27 Question 5. Quels types de relations spatiales pourrait-on observer entre les espèces les plus abondantes et agrégées dans la RFY, si nous catégorisons les individus selon différents stades de cycle de vie, à savoir les juvéniles, les immatures et les adultes. La répartition des juvéniles dépend-elle de celle des adultes parents ? Comment se comportent les immatures par rapport aux adultes ? Quels mécanismes pourrait-on avancer pour expliquer soit l’association soit l’indépendance entre les espèces ?

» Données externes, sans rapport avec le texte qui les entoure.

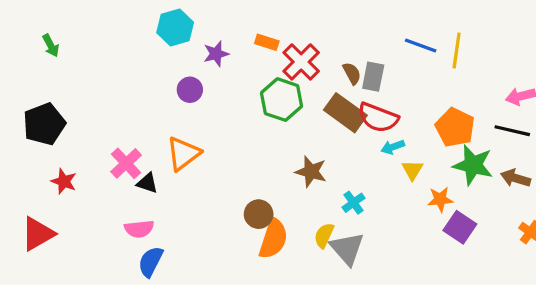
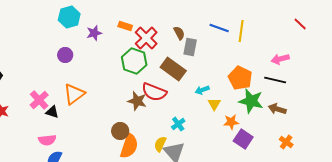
brown semicircle: (352, 73) -> (179, 33), moved
purple circle: (190, 90) -> (65, 55), moved
red semicircle: (378, 118) -> (154, 92), moved
brown star: (311, 172) -> (137, 101), moved

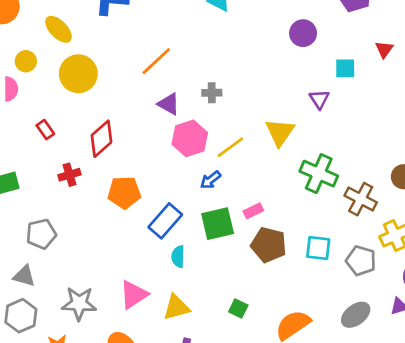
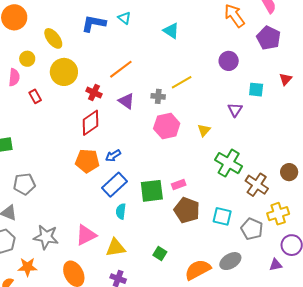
red rectangle: (45, 130) -> (35, 96), moved
yellow triangle: (280, 132) -> (204, 130), size x0.6
pink hexagon: (190, 138) -> (167, 126), moved
red diamond: (101, 139) -> (90, 123), moved
yellow line: (230, 147) -> (182, 82), moved
red cross: (69, 175) -> (94, 93), moved, turned 35
blue arrow: (210, 180) -> (113, 156), moved
gray ellipse: (356, 315) -> (230, 261), moved

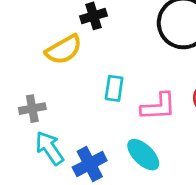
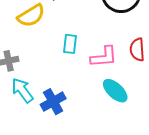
cyan ellipse: (143, 155) -> (115, 91), moved

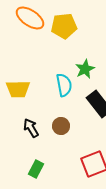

Des interactions multiples entre des arbres conduisent à des relations inter et/ou intraspécifiques dans l’écosystème forestier. Elles peuvent aboutir à des dépendances spatiales (association positive ou négative) entre les arbres. Ces derniers interagissent différemment suivant leur stade de développement (Dale, 1999). En effet, sous l’hypothèse de perturbation intermédiaire qui fait référence à la théorie de la niche écologique, la coexistence et/ou des interactions positives devraient être attendues pour les espèces les plus abondantes de la RFY (Hypothèse 5). Cela, pour un écosystème soumis à des perturbations d’intensité ou de fréquence moyennes (Cordonnier, 2004 ; Olofsson et al., 2008 ; Svensson et al., 2012). Par ailleurs, les traits ou les stratégies de l’histoire de vie des espèces pourraient expliquer l’association des espèces suite au stress édaphique subi par les végétaux dans les forêts tropicales d’Afrique centrale (Grime et al., 1988 ; Coomes & Grubb, 2000). En revanche, la compétition entre les espèces pour le besoin de l’espace soit en nutriments dans le sol ou encore des différences en termes d’utilisation des ressources, de mécanismes de dispersion et de germination, et/ou des stratégies de reproduction peuvent justifier des interactions négatives entre les espèces (Bazzaz, 1990 ; Zhu et al., 2013) (Hypothèse 6).